EXERCISE: Among the entries that follow, find the lines holding "tout" and say how many there are, with no other words.

THE DATA:
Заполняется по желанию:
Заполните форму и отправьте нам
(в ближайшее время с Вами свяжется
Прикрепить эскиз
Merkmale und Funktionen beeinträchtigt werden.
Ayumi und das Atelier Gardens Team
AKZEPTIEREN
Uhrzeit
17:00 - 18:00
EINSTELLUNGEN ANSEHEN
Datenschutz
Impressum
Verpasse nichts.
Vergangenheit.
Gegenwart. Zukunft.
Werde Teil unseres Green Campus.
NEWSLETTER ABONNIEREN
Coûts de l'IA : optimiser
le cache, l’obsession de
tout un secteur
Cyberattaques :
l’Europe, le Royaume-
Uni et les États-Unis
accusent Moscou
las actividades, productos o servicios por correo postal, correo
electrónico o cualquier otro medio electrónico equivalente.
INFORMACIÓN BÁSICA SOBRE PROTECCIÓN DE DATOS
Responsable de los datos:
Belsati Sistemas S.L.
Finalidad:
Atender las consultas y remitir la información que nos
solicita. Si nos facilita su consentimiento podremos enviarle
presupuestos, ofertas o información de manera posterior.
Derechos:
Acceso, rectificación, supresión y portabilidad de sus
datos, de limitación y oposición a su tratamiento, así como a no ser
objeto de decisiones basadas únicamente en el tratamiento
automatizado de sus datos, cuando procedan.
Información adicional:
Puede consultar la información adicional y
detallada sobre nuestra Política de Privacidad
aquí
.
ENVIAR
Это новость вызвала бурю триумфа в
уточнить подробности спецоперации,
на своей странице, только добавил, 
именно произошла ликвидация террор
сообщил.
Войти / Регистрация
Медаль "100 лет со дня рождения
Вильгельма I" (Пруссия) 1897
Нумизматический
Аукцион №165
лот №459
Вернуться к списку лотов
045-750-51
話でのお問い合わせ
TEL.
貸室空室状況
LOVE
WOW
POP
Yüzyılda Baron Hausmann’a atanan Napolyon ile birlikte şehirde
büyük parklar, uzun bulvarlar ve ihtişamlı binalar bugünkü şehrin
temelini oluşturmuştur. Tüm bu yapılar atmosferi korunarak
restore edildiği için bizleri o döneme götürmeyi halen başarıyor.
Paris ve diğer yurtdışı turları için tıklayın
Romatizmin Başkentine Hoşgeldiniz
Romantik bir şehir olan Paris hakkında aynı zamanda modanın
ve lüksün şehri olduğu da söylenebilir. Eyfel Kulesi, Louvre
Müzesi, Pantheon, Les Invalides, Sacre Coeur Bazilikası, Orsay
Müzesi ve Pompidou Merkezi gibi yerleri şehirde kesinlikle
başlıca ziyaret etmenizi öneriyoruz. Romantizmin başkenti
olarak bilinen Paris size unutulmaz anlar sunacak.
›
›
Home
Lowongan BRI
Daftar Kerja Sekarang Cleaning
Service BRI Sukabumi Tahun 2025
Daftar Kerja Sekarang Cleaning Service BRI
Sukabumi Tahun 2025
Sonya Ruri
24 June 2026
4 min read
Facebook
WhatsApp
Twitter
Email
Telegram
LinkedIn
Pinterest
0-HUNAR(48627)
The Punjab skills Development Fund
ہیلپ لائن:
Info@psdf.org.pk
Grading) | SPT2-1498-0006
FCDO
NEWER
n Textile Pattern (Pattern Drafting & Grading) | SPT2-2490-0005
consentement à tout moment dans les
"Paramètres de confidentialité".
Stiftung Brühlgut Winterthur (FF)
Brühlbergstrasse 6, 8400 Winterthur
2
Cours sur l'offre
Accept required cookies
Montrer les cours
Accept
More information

EXERCISE RESPONSE: 2